This route promotes the existing standard into a first-class public surface for reviewers and counterparties.
Use AI imagery without borrowing false proof.
White Noise uses generated bitmap visuals as strategic public-positioning assets. This route defines the disclosure standard that must be visible before those visuals support investor trust, enterprise credibility, product clarity, governance artifacts, or market narrative.
Every strategic generated visual needs a public disclosure trail.
Generated imagery can make a speculative company feel more coherent. The governance problem is inference drift: a polished editorial image can look like proof of a system, team, control, customer, or financing process that does not exist yet.
The current visual has a local provenance record with prompt intent, alt text, usage notes, and avoidance notes.
Generated visuals may clarify direction, but cannot substitute for operational evidence.
If the image makes White Noise look more operational than the proof allows, tighten the surrounding copy.
Save the image under the existing `assets/` convention with a stable, descriptive file name.
Describe the image plainly and identify it as AI-generated or editorial when that matters to the public claim context.
Name the public decision or narrative job the image is meant to clarify.
Say what the image must not be used to prove, especially around staffing, audits, customers, security, financing, market operations, or speculative technology.
Publish a local `.provenance.json`, board memo record, or named register entry with generator, intent, review status, and usage notes.
Refresh the record when the page role, claim state, image use, route visibility, or public evidence posture changes.
The image can orient a reviewer. It cannot carry the claim.
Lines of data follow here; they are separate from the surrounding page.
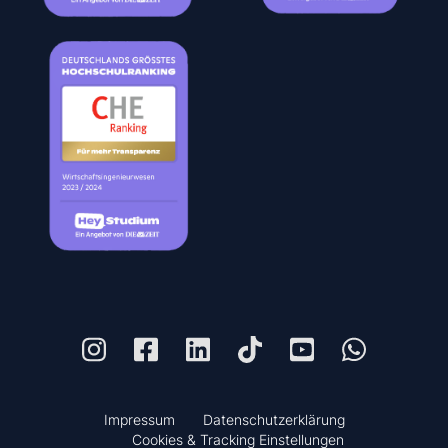
Impressum
Datenschutzerklärung
Cookies & Tracking Einstellungen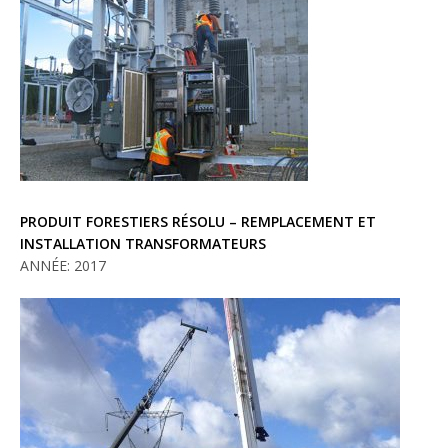
PRODUIT FORESTIERS RÉSOLU – REMPLACEMENT ET
INSTALLATION TRANSFORMATEURS
ANNÉE: 2017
The disclosure standard is board-level risk control: it lets White Noise use strong visuals while making sure trust still comes from artifacts, source records, routes, permissions, and review receipts.
No operating proof by implication.
Generated visuals must not imply audited controls, production CRM, enterprise intake, legal workflow, support queue, privacy review, security review, or board operations unless separate evidence exists.
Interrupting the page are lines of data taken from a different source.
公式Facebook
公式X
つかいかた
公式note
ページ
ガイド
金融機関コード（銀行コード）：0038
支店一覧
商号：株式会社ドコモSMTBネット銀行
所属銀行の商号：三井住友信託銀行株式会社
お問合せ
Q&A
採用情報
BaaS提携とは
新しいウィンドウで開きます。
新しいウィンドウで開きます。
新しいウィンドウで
No market or financing proof.
Images may not imply live financial, token, exchange, custody, securities, liquidity, creator-payment, or formal financing processes.
No product proof for speculative systems.
Images of White Noise frontier concepts are conceptual unless supported by evidence that a specific system is deployed, tested, certified, or commercially available.
No borrowed customer evidence.
Visuals cannot stand in for named customers, partner permissions, logos, quotes, case studies, usage records, clinical validation, scientific validation, or audited metrics.
No hidden provenance when trust is the point.
If an image improves credibility or supports a public diligence route, its provenance and boundary should be discoverable from the page, index, manifest, board memo, or register.
No warmer copy around colder proof.
When a visual looks more mature than the actual evidence, adjust the copy, add a clearer boundary, or hold the image until the supporting record catches up.
Five questions before a generated image goes public.
These questions make the image useful for strategy without letting it become evidence theater.
What public decision does this image help a visitor make?
If the image only adds polish, the boundary still needs to be clear.
Could a skeptical reviewer mistake it for operating proof?
If yes, cool the surrounding language and add a visible non-proof statement.
Is the alt text descriptive without adding claims?
Alt text should describe the image, not sneak in traction or maturity language.
Does the provenance record name intent and boundaries?
The record should make origin, usage, and blocked implications easy to audit later.
Is the image listed in the right public control?
Use the materials index, image sitemap, manifest, provenance register, or board memo.